# Assignment
Every line from the one containing "cells are negative" to the one containing "image of adenocarcinoma" in the records below, both included, must be set down exactly, and no other line.
================
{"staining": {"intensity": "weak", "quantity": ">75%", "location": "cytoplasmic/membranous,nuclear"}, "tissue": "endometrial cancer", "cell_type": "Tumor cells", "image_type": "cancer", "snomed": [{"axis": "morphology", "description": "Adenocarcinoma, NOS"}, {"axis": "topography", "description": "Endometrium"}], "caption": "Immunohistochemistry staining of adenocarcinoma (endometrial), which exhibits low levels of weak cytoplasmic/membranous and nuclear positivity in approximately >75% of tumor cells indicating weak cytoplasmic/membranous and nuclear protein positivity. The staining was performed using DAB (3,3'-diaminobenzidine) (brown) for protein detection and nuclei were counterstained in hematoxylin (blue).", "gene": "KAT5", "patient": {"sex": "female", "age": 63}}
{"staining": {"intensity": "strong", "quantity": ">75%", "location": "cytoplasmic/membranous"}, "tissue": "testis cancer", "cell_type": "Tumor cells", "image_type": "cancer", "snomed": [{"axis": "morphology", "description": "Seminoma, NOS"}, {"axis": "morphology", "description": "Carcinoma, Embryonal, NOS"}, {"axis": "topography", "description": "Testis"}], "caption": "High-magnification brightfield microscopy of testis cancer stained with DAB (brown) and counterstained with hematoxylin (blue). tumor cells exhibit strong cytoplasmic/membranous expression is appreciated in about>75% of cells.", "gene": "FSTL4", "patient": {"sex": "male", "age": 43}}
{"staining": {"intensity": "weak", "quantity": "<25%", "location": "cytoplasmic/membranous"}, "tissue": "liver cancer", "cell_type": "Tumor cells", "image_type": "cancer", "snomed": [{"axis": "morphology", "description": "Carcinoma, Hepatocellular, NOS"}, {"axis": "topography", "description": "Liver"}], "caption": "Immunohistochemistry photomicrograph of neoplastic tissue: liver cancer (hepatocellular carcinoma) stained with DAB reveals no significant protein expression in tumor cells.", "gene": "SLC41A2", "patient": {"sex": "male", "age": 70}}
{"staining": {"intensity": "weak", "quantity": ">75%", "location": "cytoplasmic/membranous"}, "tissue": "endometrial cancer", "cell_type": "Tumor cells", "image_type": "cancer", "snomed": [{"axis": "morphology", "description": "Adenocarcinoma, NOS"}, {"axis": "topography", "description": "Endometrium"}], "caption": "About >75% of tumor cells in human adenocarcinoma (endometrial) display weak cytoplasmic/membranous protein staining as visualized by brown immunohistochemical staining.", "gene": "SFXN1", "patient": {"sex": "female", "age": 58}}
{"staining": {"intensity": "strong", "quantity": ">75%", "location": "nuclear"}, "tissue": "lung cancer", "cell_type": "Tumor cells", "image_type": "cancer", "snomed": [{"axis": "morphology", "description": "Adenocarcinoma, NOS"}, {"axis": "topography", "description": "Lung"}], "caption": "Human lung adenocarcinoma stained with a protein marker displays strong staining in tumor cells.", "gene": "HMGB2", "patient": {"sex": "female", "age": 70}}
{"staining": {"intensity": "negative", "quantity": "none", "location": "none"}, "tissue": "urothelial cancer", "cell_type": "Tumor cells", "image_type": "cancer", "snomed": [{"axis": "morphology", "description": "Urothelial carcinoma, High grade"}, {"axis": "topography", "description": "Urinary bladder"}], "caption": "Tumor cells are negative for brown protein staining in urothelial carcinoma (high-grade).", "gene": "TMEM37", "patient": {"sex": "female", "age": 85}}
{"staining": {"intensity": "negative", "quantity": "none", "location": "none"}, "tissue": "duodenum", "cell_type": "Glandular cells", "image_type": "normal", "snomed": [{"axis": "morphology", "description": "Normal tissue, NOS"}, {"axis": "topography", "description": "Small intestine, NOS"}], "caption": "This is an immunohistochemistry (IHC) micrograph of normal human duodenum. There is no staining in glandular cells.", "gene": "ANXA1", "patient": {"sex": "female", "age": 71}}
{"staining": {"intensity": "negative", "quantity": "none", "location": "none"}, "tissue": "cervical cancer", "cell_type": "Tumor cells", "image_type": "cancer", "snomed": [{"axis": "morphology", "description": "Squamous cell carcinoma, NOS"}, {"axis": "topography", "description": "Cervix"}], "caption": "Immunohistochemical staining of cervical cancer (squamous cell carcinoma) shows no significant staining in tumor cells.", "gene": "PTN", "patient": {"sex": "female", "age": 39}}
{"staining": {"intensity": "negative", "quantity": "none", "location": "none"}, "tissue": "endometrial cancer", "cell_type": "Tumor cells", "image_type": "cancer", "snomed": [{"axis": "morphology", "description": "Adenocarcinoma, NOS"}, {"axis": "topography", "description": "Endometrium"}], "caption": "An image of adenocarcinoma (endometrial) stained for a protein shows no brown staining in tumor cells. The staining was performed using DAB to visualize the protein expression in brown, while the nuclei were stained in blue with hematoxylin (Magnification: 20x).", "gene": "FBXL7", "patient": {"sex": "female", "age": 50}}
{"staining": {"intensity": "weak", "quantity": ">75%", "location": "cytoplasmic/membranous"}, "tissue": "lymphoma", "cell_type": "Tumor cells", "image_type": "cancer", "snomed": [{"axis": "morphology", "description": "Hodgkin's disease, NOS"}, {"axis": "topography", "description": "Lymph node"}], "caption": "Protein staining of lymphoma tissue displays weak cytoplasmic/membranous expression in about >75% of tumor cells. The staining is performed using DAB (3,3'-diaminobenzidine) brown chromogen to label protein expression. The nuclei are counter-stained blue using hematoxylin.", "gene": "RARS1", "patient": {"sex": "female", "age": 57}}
================
# Answer to the problem
{"staining": {"intensity": "negative", "quantity": "none", "location": "none"}, "tissue": "urothelial cancer", "cell_type": "Tumor cells", "image_type": "cancer", "snomed": [{"axis": "morphology", "description": "Urothelial carcinoma, High grade"}, {"axis": "topography", "description": "Urinary bladder"}], "caption": "Tumor cells are negative for brown protein staining in urothelial carcinoma (high-grade).", "gene": "TMEM37", "patient": {"sex": "female", "age": 85}}
{"staining": {"intensity": "negative", "quantity": "none", "location": "none"}, "tissue": "duodenum", "cell_type": "Glandular cells", "image_type": "normal", "snomed": [{"axis": "morphology", "description": "Normal tissue, NOS"}, {"axis": "topography", "description": "Small intestine, NOS"}], "caption": "This is an immunohistochemistry (IHC) micrograph of normal human duodenum. There is no staining in glandular cells.", "gene": "ANXA1", "patient": {"sex": "female", "age": 71}}
{"staining": {"intensity": "negative", "quantity": "none", "location": "none"}, "tissue": "cervical cancer", "cell_type": "Tumor cells", "image_type": "cancer", "snomed": [{"axis": "morphology", "description": "Squamous cell carcinoma, NOS"}, {"axis": "topography", "description": "Cervix"}], "caption": "Immunohistochemical staining of cervical cancer (squamous cell carcinoma) shows no significant staining in tumor cells.", "gene": "PTN", "patient": {"sex": "female", "age": 39}}
{"staining": {"intensity": "negative", "quantity": "none", "location": "none"}, "tissue": "endometrial cancer", "cell_type": "Tumor cells", "image_type": "cancer", "snomed": [{"axis": "morphology", "description": "Adenocarcinoma, NOS"}, {"axis": "topography", "description": "Endometrium"}], "caption": "An image of adenocarcinoma (endometrial) stained for a protein shows no brown staining in tumor cells. The staining was performed using DAB to visualize the protein expression in brown, while the nuclei were stained in blue with hematoxylin (Magnification: 20x).", "gene": "FBXL7", "patient": {"sex": "female", "age": 50}}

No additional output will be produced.